- Other names: Malresorptive hydrocephalus
- Specialty: Neurology

= Normal pressure hydrocephalus =

Buildup of cerebrospinal fluid in the brain

Normal pressure hydrocephalus (NPH), also called malresorptive hydrocephalus, is a form of communicating hydrocephalus in which excess cerebrospinal fluid (CSF) builds up in the ventricles, leading to normal or slightly elevated cerebrospinal fluid pressure. The fluid build-up causes the ventricles to enlarge and the pressure inside the head to increase, compressing surrounding brain tissue and leading to neurological complications. Although the cause of idiopathic (also referred to as primary) NPH remains unclear, it has been associated with various co-morbidities including hypertension, diabetes mellitus, Alzheimer's disease, and hyperlipidemia. Causes of secondary NPH include trauma, hemorrhage, or infection. The disease presents in a classic triad of symptoms, which are memory impairment, urinary frequency, and balance problems/gait deviations (note: use of this triad as the diagnostic method is obsolete; the triad symptoms appear at a relatively late stage, and each of the three can be caused by a number of other conditions). The disease was first described by Salomón Hakim and Raymond Adams in 1965.

The usual treatment is surgical placement of a ventriculoperitoneal shunt to drain excess CSF into the lining of the abdomen where the CSF will eventually be absorbed. An alternate, less invasive treatment is endoscopic third ventriculostomy. NPH is often misdiagnosed as other conditions including Meniere's disease (due to balance problems), Parkinson's disease (due to gait) or Alzheimer's disease (due to cognitive dysfunction).

==Signs and symptoms==
NPH exhibits a classic triad of clinical findings (known as the Adams triad or Hakim's triad). The triad consists of walking difficulty, reduced attention span, and urinary frequency or incontinence.
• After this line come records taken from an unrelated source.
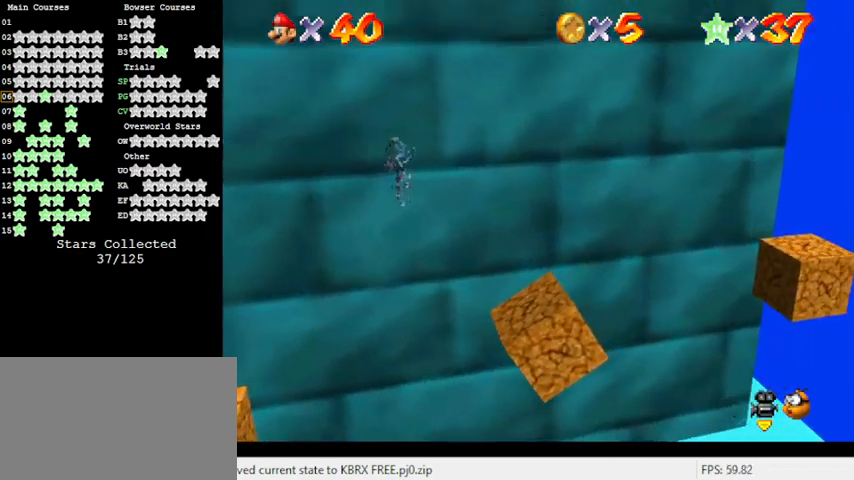
{"keys": ["right", "shift"], "events": [[267, "right", "down"], [333, "shift", "up"], [400, "shift", "down"]]}
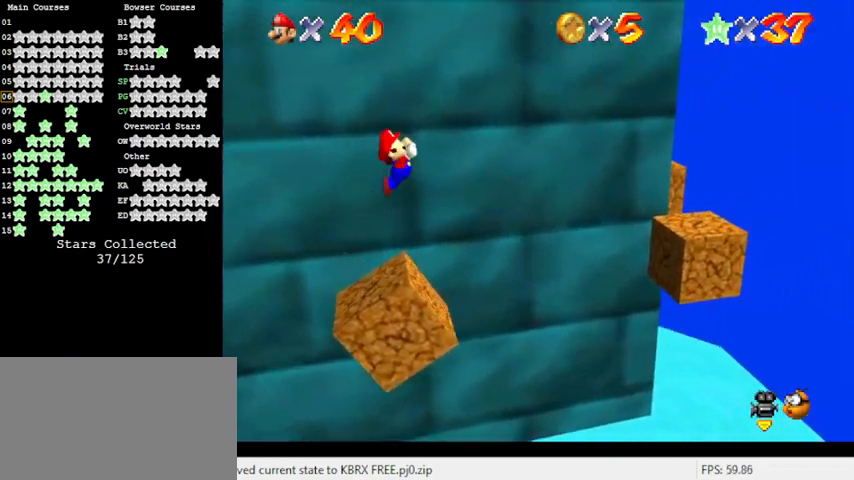
{"keys": ["d"], "events": [[67, "a", "down"], [133, "up", "down"], [233, "a", "up"], [300, "right", "up"], [300, "shift", "up"], [333, "up", "up"], [467, "d", "down"]]}
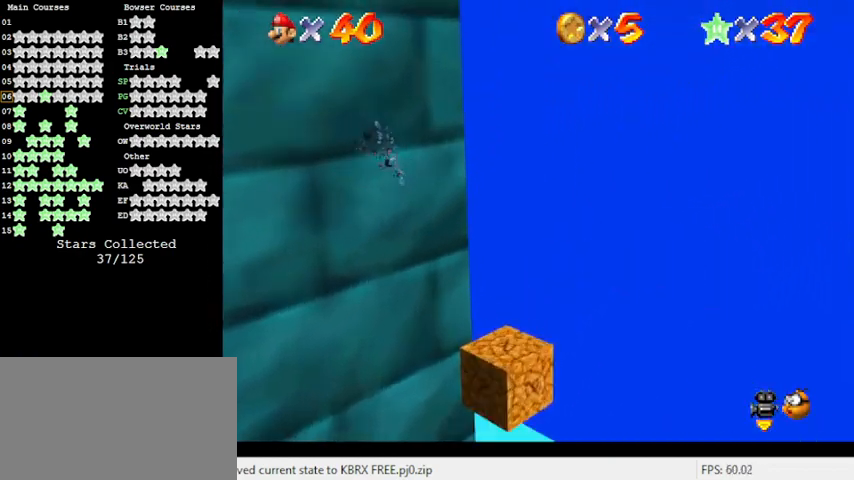
{"keys": ["right", "up"], "events": [[100, "d", "up"], [100, "down", "down"], [100, "left", "down"], [200, "down", "up"], [200, "left", "up"], [433, "right", "down"], [500, "up", "down"]]}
Symptoms present insidiously over the course of 3–6 months. The triad is considered obsolete for diagnostic purposes and newer guidelines are available.

Gait deviations/balance problems are present in nearly all NPH patients and are typically the first presenting symptom. This is caused by expansion of the lateral ventricles, which can impinge on the corticospinal tract motor fibers. The typical gait abnormality in NPH is a broad-based, slow, short-stepped, "stuck to the floor", or "magnetic" movement. The gait abnormalities in NPH may bear resemblance to a gait associated with Parkinson's disease. The gait deviation can be classified as mild, marked, or severe: "marked" is when the patient has difficulty walking because of considerable instability; "severe" is when it is not possible for the patient to walk without aids (such as a cane or a wheeled walker). An associated tremor of the hands, legs, or feet can be seen in up to 40% of NPH patients.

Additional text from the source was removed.